With the establishment of key principles governing osteochondral structure, function, and reconstruction, researchers have gained an expanded toolkit for the precisein-vitroreconstruction of osteochondral tissues. As a convergence of tissue engineering and microphysiological modeling, the biomechanical heterogeneity of the osteochondral layers, which is critical to joint function, can be precisely engineered within osteochondral unit-on-a-chip (OC-OoCs), making them ideal tools for studying physiological activities. Specifically speaking, OC-OoCs are regarded as a promising platform for investigating the complex physiology of the osteochondral unit and its pathophysiology in disorders such as osteoarthritis (OA) and osteochondritis dissecans (OCDs).
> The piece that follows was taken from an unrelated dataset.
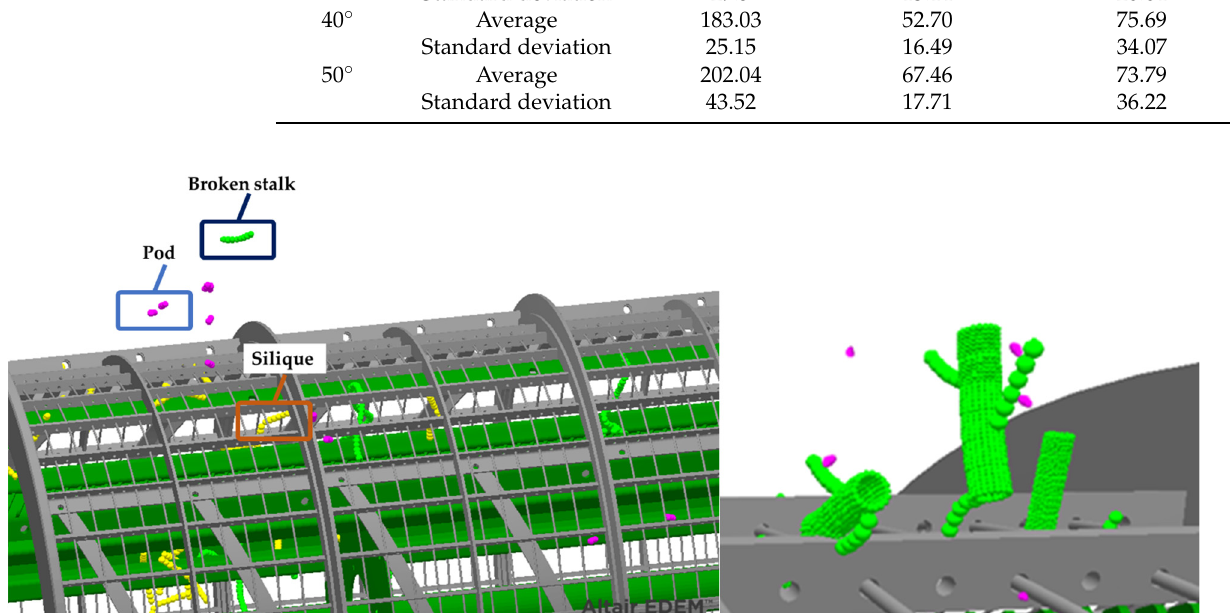
Agriculture 2022 , 12 , x FOR PEER REVIEW 10 of 22 Figure 7. Force cloud diagram of different type of particles. Figure 7. Force cloud diagram of different type of particles.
In OA, multiple forms of endochondral ossification, including chondrocalcinosis and osteophyte formation, disrupt the normal tissue relationship of cartilage, subchondral bone plate, and subchondral trabecular bone. Additionally, cellular and molecular communication networks between cartilage and subchondral bone are altered due to increased vascularization, porosity, microcracks, and fissures. Recapitulating these key physiological factors is therefore a critical objective in OC-OoC design. However, incorporation of increasing numbers of physiological parameters inevitably elevates system complexity, posing challenges to chip-to-chip reproducibility and batch-to-batch consistency. Robust quality control (QC) and standardization are thus essential to enhance the reliability and translational value of OC-OoC-derived data. This review summarizes the current advancements in OC-OoCs technology for osteochondral research and, from both diseases oriented as well as translational and clinical perspectives, highlights OC-OoCs' potential to advance our understanding of OA and facilitate the development of novel therapeutic strategies.